Em 31 de maio, a UE concordou em cortar 90% das importações de petróleo da Rússia até o final de 2022. Isso não apenas prejudicará Moscou, mas também causará sofrimento real aos consumidores e aos industriais da UE, que já pagam preços astronômicos pela gasolina e pelo gás natural. Tudo isso está acontecendo, porém, num momento em que as energias renováveis, como a solar e a eólica, tornaram-se competitivas em preço com os combustíveis fósseis, e quando a indústria automobilística mundial está aumentando significativamente a produção de veículos elétricos e novas baterias.

Em curto prazo, nada disso pode compensar a queda nos suprimentos russos.

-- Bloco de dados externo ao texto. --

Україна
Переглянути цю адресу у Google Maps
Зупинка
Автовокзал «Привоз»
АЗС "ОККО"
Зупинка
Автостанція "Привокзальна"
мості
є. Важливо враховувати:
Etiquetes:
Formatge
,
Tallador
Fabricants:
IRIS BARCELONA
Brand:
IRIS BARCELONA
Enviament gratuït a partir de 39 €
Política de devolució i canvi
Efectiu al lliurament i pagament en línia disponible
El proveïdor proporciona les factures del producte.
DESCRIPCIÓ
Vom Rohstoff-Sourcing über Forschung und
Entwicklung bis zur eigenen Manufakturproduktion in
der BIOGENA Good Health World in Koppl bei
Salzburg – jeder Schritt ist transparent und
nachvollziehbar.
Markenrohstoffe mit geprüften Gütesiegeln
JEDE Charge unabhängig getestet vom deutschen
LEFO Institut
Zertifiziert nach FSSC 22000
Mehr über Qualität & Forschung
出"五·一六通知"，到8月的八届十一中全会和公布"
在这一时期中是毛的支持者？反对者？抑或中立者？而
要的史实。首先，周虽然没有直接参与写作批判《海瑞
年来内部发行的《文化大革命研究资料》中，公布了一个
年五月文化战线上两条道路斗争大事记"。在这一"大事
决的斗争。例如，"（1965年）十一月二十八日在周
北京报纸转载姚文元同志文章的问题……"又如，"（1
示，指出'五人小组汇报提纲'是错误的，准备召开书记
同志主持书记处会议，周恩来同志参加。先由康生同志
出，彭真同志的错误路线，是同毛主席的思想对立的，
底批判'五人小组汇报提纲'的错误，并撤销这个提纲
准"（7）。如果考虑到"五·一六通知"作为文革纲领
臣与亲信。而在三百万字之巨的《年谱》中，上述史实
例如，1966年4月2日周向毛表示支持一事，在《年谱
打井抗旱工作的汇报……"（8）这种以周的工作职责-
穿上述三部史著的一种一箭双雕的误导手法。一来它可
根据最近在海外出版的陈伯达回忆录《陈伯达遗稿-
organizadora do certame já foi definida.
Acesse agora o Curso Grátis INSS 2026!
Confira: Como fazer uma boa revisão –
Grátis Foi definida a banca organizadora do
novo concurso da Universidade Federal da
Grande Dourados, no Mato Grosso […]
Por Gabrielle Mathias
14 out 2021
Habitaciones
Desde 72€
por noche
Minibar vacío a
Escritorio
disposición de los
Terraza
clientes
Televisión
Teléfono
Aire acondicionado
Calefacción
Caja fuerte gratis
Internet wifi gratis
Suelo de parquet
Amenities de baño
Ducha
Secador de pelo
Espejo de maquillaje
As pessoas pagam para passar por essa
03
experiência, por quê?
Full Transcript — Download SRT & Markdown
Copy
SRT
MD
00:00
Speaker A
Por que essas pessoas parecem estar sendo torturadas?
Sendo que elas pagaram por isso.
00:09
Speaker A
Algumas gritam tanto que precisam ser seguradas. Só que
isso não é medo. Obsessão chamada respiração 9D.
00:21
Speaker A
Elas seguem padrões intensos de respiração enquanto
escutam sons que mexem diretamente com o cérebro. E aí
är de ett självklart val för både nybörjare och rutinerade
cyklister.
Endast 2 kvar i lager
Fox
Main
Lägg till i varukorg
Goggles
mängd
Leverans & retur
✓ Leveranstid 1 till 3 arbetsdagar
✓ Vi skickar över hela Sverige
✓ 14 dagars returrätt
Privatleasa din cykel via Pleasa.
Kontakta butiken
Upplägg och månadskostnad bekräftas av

Mas se tivermos um ano ou dois de preços astronômicos da gasolina e do óleo para aquecimento devido à Guerra da Ucrânia, "você verá uma mudança maciça no investimento dos fundos mútuos e da indústria em veículos elétricos, melhorias de rede, linhas de transmissão e armazenamento de longa duração que poderão afastar todo o mercado da dependência de combustíveis fósseis para renováveis", disse Tom Burke, diretor do grupo de pesquisa climática E3G, Third Generation Environmentalism. "A guerra na Ucrânia já está forçando todos os países e empresas a avançar drasticamente em seus planos de descarbonização."

De fato, relatório publicado pelo Centro de Pesquisa em Energia e Ar Limpo e pelo grupo de pensadores global de energia Ember, com sede no Reino Unido, descobriu que 19 dos 27 estados da UE "aumentaram significativamente sua ambição em termos de uso de energia renovável desde 2019, enquanto reduziam os planos de geração de combustível fóssil para 2030, visando se proteger de ameaças geopolíticas".

Vá entender: se esta guerra não explodir inadvertidamente o planeta, pode inadvertidamente ajudar a sustentá-lo. E, com o tempo, encolher a principal fonte de dinheiro e poder de Putin. Não seria irônico?